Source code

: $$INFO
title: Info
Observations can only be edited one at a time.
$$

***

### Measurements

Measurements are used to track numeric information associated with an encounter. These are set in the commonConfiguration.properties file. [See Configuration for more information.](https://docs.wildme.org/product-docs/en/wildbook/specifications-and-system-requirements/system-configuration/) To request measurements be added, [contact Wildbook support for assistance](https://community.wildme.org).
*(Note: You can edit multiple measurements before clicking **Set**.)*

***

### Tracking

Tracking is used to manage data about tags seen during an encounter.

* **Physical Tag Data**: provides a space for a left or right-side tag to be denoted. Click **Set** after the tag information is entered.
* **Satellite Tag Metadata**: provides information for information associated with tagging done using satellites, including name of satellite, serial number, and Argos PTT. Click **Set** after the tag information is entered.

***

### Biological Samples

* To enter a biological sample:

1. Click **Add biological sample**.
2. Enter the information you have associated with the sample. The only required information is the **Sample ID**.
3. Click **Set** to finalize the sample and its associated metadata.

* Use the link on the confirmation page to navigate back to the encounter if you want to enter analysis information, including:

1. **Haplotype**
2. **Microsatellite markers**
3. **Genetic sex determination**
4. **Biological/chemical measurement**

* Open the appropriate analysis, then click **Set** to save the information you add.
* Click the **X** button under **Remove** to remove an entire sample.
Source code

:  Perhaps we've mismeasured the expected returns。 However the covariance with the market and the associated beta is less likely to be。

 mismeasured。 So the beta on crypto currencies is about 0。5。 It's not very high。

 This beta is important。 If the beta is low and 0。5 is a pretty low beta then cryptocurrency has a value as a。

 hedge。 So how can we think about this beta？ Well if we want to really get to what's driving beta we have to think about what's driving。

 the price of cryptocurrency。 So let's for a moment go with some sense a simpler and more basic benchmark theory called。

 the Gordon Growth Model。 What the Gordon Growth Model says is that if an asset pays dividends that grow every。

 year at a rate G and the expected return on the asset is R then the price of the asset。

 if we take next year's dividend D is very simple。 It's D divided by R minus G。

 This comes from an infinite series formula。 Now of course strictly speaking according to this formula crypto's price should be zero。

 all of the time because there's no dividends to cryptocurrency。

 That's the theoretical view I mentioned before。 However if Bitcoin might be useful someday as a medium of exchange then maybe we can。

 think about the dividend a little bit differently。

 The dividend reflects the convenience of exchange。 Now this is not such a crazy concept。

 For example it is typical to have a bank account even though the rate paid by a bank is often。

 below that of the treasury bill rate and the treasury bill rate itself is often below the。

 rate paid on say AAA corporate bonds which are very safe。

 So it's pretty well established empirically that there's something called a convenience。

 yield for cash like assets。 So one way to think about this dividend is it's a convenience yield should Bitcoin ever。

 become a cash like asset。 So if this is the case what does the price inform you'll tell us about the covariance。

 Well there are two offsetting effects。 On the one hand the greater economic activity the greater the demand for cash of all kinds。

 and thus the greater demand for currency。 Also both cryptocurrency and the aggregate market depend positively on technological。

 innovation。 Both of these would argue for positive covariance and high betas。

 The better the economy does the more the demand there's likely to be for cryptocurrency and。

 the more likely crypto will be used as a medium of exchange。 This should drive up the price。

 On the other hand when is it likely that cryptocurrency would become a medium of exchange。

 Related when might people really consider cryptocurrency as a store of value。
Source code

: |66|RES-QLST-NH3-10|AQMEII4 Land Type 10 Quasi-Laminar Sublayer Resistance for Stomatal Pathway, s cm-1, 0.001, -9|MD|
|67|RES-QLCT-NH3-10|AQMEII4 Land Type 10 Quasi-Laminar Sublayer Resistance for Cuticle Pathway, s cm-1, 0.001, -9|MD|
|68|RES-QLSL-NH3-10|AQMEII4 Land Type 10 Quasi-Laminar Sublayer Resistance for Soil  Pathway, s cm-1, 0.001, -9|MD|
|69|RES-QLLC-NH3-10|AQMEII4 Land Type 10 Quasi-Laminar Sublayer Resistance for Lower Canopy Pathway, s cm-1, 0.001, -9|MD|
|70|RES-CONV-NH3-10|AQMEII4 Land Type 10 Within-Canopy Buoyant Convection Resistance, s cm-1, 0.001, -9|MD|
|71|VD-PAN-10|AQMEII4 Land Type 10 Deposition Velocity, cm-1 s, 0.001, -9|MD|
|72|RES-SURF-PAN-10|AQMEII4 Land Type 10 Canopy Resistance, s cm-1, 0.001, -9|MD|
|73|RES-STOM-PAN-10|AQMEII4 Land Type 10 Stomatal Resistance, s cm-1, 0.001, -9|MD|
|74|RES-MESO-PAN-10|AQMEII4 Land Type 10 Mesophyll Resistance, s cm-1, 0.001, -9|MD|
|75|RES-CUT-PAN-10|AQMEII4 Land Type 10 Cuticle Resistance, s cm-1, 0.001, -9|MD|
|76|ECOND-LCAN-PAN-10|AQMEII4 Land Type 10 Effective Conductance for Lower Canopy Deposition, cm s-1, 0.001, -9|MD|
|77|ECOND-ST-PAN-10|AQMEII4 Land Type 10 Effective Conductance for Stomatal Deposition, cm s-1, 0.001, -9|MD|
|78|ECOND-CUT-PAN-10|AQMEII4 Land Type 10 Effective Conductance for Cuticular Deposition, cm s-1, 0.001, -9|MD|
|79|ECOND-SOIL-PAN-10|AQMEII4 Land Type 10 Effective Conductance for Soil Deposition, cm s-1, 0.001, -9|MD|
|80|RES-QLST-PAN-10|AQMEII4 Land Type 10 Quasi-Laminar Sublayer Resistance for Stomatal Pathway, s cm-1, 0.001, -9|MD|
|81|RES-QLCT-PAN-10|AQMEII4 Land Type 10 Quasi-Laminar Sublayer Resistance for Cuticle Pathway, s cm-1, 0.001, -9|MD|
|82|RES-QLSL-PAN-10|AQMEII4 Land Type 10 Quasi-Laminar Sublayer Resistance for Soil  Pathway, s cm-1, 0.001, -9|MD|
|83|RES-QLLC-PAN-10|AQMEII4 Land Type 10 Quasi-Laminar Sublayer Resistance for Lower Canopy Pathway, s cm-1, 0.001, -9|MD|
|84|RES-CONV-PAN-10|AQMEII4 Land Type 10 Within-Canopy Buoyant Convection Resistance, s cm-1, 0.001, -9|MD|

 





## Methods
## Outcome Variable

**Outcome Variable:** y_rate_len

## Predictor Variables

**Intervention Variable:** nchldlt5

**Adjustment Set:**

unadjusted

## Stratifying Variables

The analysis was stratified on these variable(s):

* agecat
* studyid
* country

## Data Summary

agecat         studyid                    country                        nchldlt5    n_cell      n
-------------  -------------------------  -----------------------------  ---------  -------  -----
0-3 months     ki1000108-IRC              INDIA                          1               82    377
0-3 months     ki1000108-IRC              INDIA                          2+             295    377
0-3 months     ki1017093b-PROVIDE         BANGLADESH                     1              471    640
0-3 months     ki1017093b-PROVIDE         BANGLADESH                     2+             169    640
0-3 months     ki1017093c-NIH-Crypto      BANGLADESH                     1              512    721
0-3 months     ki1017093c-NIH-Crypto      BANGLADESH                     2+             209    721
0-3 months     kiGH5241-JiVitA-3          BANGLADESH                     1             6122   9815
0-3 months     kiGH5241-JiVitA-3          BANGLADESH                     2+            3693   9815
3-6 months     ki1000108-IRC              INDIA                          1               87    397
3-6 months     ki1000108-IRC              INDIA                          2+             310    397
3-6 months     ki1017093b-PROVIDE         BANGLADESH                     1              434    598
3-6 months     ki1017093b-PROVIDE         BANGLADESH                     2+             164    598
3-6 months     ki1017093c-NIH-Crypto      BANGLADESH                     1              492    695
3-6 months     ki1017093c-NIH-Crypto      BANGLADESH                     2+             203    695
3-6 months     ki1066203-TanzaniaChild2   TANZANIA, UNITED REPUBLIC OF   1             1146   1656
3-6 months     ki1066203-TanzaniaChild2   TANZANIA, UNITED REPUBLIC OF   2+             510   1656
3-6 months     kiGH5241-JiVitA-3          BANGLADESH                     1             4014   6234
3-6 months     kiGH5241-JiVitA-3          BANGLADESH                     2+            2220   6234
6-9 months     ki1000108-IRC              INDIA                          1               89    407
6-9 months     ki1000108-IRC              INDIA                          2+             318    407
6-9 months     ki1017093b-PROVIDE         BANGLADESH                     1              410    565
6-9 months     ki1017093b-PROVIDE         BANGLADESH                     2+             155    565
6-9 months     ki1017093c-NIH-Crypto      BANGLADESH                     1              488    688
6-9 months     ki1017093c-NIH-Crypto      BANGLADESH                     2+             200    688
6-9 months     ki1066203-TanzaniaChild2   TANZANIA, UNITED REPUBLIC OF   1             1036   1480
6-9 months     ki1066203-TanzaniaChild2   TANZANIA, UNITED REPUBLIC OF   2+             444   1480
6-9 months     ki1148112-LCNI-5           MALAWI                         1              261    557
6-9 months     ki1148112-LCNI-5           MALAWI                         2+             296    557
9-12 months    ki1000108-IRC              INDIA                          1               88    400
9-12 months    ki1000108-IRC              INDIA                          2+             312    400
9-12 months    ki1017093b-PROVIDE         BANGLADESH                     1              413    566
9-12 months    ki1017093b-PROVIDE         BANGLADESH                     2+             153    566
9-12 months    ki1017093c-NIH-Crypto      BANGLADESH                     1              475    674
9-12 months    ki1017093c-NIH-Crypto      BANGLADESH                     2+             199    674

== Work order ==
What is needed is a word-for-word copy of the records above, from the first line through the line that contains "Tag Data**: provides".

== Output below ==
Source code

: $$INFO
title: Info
Observations can only be edited one at a time.
$$

***

### Measurements

Measurements are used to track numeric information associated with an encounter. These are set in the commonConfiguration.properties file. [See Configuration for more information.](https://docs.wildme.org/product-docs/en/wildbook/specifications-and-system-requirements/system-configuration/) To request measurements be added, [contact Wildbook support for assistance](https://community.wildme.org).
*(Note: You can edit multiple measurements before clicking **Set**.)*

***

### Tracking

Tracking is used to manage data about tags seen during an encounter.

* **Physical Tag Data**: provides a space for a left or right-side tag to be denoted. Click **Set** after the tag information is entered.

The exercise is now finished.